I have never been good at sleeping. My father is an insomniac – sneaking out in high school was not an option – so when I stopped sleeping through the night sometime in my early teens, I didn’t find it unusual. Daytime was for wandering drowsily among the living, while the night was for reading, watching TV, and perfecting the preparation of the Velveeta grilled cheese sandwich. When, at age 16, my parents bought me my first MacBook computer, everything changed. I discovered online shopping. I used my hard-earned waitressing money – deposited into checking almost as soon as it was received – to buy things. I bought clothes, makeup, gifts –even a Wondermop (an impulse infomercial purchase at 4am on a Tuesday). My checking account balance frequently dipped into the single digits, but all my new toys provided easy consolation.

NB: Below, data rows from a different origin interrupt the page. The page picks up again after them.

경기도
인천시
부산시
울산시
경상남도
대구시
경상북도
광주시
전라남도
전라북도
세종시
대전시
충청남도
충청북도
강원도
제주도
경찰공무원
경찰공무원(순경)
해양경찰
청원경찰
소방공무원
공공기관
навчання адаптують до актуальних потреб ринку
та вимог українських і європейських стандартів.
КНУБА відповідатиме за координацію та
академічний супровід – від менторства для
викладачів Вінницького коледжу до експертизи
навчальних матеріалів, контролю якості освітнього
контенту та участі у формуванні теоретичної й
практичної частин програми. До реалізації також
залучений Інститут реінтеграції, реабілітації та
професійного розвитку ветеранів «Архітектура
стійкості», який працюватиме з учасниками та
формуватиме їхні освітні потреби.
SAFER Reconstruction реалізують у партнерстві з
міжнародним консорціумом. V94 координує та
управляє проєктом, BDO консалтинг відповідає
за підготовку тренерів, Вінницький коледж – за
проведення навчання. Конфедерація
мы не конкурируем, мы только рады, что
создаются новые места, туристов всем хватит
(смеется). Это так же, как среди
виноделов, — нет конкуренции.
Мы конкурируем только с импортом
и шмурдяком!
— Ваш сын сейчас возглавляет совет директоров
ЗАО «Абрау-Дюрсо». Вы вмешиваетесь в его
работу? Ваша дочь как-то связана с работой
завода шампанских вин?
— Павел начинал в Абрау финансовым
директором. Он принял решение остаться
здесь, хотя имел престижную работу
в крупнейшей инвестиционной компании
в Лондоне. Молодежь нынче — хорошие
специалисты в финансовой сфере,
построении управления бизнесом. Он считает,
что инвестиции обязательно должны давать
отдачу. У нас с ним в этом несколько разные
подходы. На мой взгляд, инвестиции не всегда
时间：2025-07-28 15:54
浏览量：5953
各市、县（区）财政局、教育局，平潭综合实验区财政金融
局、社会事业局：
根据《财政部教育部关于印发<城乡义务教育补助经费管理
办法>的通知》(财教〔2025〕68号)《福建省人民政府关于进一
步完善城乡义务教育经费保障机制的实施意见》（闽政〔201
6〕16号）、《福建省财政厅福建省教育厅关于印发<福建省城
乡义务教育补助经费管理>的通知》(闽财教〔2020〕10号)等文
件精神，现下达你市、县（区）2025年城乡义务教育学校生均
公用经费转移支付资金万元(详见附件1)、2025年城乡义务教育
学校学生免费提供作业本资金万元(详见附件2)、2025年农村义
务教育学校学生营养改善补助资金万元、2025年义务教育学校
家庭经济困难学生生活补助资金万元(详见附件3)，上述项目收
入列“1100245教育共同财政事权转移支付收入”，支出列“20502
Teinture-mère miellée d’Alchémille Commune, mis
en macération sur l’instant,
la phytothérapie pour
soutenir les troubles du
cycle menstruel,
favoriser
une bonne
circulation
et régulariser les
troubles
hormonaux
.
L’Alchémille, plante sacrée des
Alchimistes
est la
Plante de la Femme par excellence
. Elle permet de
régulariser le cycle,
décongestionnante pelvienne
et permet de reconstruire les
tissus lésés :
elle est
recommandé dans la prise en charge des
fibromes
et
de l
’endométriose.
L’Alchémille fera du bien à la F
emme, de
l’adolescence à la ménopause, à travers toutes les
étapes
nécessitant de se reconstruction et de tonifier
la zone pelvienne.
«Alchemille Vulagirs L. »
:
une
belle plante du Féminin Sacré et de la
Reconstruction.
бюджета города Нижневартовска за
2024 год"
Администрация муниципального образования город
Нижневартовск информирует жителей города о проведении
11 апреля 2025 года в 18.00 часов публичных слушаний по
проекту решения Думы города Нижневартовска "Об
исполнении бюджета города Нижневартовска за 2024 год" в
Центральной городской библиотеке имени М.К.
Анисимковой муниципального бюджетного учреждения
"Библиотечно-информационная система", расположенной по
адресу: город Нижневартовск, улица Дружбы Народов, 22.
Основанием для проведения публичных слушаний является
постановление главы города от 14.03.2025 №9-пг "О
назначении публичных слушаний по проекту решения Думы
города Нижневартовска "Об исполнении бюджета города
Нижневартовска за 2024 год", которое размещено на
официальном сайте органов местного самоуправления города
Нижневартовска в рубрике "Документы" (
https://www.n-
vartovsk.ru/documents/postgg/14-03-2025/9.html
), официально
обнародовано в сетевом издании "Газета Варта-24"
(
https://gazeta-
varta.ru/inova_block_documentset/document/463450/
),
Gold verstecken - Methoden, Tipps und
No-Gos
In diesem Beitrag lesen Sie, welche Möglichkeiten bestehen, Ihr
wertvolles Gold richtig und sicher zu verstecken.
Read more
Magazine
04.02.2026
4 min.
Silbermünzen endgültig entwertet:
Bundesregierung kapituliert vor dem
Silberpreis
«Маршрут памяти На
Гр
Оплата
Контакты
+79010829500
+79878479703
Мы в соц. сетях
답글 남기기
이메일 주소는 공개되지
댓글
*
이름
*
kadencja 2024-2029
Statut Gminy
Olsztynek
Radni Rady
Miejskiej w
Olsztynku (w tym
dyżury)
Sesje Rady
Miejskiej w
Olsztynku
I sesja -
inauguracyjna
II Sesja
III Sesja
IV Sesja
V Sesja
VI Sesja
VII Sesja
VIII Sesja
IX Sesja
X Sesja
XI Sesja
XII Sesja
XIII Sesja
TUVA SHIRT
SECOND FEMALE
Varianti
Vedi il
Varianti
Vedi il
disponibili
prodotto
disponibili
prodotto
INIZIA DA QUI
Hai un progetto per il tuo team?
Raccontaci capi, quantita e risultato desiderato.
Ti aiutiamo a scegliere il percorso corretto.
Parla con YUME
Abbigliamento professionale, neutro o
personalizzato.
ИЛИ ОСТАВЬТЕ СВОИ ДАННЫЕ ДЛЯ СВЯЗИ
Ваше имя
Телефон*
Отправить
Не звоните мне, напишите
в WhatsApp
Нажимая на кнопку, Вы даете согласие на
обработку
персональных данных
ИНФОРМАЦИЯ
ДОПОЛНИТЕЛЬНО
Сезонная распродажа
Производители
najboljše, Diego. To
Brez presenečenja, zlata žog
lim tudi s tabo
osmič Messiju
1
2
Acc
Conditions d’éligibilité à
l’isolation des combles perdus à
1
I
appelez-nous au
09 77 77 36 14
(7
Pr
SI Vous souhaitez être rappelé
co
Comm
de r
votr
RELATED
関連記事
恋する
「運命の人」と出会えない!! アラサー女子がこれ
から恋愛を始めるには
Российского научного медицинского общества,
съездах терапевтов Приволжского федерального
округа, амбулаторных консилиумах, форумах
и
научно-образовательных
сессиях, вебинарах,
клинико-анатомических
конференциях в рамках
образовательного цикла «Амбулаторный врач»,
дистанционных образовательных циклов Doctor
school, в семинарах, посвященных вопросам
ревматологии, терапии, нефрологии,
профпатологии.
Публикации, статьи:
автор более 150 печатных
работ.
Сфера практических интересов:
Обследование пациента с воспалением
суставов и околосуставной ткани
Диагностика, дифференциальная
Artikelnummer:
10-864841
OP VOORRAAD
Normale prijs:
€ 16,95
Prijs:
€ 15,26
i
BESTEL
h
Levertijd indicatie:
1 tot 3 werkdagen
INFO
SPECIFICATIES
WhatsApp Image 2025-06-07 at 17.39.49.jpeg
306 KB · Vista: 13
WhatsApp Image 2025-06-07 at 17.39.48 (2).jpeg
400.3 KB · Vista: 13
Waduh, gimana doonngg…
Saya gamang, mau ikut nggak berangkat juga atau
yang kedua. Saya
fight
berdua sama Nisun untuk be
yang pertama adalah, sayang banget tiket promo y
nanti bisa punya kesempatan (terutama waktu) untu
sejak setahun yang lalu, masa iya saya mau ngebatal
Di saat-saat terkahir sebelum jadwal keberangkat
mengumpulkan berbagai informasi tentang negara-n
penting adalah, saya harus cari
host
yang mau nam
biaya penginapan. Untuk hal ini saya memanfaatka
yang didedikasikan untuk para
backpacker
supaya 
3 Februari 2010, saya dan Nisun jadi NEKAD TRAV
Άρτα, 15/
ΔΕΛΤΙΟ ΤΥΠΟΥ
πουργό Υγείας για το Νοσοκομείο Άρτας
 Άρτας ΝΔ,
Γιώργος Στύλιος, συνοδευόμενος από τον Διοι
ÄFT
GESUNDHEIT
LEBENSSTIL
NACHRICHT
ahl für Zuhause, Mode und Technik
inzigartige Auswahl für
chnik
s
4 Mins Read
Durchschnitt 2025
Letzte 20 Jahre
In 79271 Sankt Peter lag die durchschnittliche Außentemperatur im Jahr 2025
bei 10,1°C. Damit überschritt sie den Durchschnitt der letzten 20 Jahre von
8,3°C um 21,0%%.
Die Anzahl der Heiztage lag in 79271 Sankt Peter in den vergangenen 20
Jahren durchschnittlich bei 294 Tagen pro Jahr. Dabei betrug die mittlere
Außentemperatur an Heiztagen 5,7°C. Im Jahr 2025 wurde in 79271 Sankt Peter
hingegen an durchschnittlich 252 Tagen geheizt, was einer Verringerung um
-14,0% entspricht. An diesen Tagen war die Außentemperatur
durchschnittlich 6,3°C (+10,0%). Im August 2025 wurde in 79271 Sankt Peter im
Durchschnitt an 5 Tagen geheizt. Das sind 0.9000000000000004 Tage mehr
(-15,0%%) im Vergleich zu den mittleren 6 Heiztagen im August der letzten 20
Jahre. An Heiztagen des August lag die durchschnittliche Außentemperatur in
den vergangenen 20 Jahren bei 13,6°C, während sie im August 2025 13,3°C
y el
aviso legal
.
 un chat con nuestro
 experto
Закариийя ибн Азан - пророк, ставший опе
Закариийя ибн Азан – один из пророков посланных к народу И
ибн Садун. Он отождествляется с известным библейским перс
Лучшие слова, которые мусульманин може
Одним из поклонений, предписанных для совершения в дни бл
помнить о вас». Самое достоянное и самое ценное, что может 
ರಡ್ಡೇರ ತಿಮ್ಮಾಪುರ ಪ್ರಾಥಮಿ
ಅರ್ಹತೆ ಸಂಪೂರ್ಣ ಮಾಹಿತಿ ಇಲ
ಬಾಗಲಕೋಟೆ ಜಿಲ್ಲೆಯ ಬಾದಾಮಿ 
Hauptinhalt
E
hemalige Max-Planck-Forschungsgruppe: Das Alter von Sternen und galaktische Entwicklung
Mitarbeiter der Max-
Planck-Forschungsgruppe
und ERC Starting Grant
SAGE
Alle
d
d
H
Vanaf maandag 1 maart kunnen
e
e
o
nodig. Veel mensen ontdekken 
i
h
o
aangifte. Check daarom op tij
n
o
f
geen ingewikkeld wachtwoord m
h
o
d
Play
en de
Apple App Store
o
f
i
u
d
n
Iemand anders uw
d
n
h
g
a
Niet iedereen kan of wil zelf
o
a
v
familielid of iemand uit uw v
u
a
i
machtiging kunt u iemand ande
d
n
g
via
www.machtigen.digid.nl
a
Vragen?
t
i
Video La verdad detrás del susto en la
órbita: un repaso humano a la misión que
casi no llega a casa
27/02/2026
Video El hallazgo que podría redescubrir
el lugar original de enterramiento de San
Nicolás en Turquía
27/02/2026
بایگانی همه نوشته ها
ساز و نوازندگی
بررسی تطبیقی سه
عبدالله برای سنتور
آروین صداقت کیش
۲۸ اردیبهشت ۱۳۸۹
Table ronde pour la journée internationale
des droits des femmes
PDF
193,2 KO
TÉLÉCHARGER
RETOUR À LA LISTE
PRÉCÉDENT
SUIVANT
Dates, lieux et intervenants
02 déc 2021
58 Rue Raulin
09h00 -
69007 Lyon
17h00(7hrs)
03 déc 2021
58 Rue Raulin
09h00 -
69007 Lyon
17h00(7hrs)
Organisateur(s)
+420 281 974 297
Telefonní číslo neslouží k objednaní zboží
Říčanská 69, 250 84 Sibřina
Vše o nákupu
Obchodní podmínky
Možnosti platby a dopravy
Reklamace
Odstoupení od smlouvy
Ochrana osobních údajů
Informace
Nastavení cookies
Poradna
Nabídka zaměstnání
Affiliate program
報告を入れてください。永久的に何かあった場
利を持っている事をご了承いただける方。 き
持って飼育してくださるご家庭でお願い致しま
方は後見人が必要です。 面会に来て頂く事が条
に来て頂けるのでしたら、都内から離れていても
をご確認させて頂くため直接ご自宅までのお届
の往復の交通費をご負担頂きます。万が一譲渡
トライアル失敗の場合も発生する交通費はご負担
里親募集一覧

At 18, during a particularly late shopping session, I made a new discovery: financing. That’s right, folks. Did you know you can buy things and not pay for them? Two weeks after my 18th birthday, I filled out my first credit card application. Two weeks after that, the plastic arrived in the mail. I was more excited about that envelope than I had been about the one that let me into college just a few months before – this one came with goodies. Days later, I filled out a second application, and days after that, a third. And then I used them. I was vaguely aware of the existence of a thing called interest – that is, the tax you pay for the privilege of making a purchase you can’t actually afford – but what did that matter to me? All my interest was 0%! So I bought things, and it was so, so, so, so good.

Two years and some months later, I am under control. Hard work and the fear of God instilled in me by America’s financial crisis have kept my credit card balances to a minimum (compared to, say, Citibank) and I keep telling myself that one day I’ll make the shift to cash-only. I share this anecdote not as a horror story about credit – there are those whose experience has been far more damaging than mine – but simply as an example of just how easy it can be to get wrapped up in the consequences of financial decisions made on the Internet, where nothing actually exists. Don’t get me wrong – online shopping is good. It’s the future of retail and it allows informed buyers to make decisions with their banking information in front of them – a practice I support (and wish I had adopted). But for those members of my generation who are considering accepting those low-interest offers that have just recently restarted their trickle into our inboxes, my advice: take it slow. Your Capital One will still be there in the morning, and PayPal can wait. Soon, I will begin my move back to cash-only, letting my cards sit in a drawer gathering dust while I happily type my debit card number into the computer (on trusted websites only, to be sure). Yes, one day soon I’ll start to stick with cash. But not just yet. My birthday’s coming up, and I’m going to Vegas.